Task description
In the text shown below, what things does Ernesto's spiritual quest threaten?

However, I'd already sent our short film over to the offices of the Newcastle Evening Chronicle and they used the movie as part of their promotional strategy for the event. Launched on 23rd June 2017, the video was seen by more than 11000 people in one night, which was pretty staggering at the time.
Showreel : Mandorla
Roberto Miller's Mandorla, is a film that explores a man's search for a meaningful life despite conflicts between his inner and outer worlds. Ernesto is a visual artist and seeker stuck in a corporate job, who is drawn by magical visions to a medieval French city. There, he seeks an elusive banker to help him unlock an obscure dream. However, his spiritual quest comes at a price, and threatens his job, his family, and his sanity.
Logoscape was the second track on Ion's 2007 album Future Forever. At the time, it was just a low key three-minute filler that formed a bridge between the bright and optimistic opening title track and the sombre and more downbeat Minerva. Logoscape took a matter of minutes to compose. Probably not even that.

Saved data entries
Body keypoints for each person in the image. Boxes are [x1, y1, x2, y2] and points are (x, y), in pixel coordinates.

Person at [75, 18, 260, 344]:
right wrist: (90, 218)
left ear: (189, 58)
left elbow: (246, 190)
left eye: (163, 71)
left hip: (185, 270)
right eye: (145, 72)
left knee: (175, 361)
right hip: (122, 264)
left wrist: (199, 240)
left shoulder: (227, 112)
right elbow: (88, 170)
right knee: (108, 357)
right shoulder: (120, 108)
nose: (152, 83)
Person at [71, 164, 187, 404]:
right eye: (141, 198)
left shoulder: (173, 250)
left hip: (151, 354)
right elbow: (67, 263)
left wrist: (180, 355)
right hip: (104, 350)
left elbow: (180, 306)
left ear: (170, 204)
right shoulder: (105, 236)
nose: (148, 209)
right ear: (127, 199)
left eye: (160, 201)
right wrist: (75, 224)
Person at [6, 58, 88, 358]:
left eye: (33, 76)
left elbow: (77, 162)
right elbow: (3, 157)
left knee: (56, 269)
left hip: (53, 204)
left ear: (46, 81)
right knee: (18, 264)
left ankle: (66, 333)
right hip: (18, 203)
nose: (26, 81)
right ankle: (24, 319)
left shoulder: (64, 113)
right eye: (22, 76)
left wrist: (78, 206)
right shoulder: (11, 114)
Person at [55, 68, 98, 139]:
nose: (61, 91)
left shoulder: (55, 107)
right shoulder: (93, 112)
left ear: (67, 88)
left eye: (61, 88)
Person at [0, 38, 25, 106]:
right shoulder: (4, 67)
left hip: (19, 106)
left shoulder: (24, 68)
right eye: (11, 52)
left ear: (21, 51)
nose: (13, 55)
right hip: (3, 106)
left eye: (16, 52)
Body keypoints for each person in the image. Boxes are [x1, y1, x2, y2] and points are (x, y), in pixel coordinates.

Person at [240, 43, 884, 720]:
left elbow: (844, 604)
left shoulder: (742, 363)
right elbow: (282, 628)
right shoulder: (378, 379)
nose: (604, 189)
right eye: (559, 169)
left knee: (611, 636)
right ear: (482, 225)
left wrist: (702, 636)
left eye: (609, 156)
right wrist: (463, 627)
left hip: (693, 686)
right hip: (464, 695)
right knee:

Result of this exercise
His job, his family, and his sanity.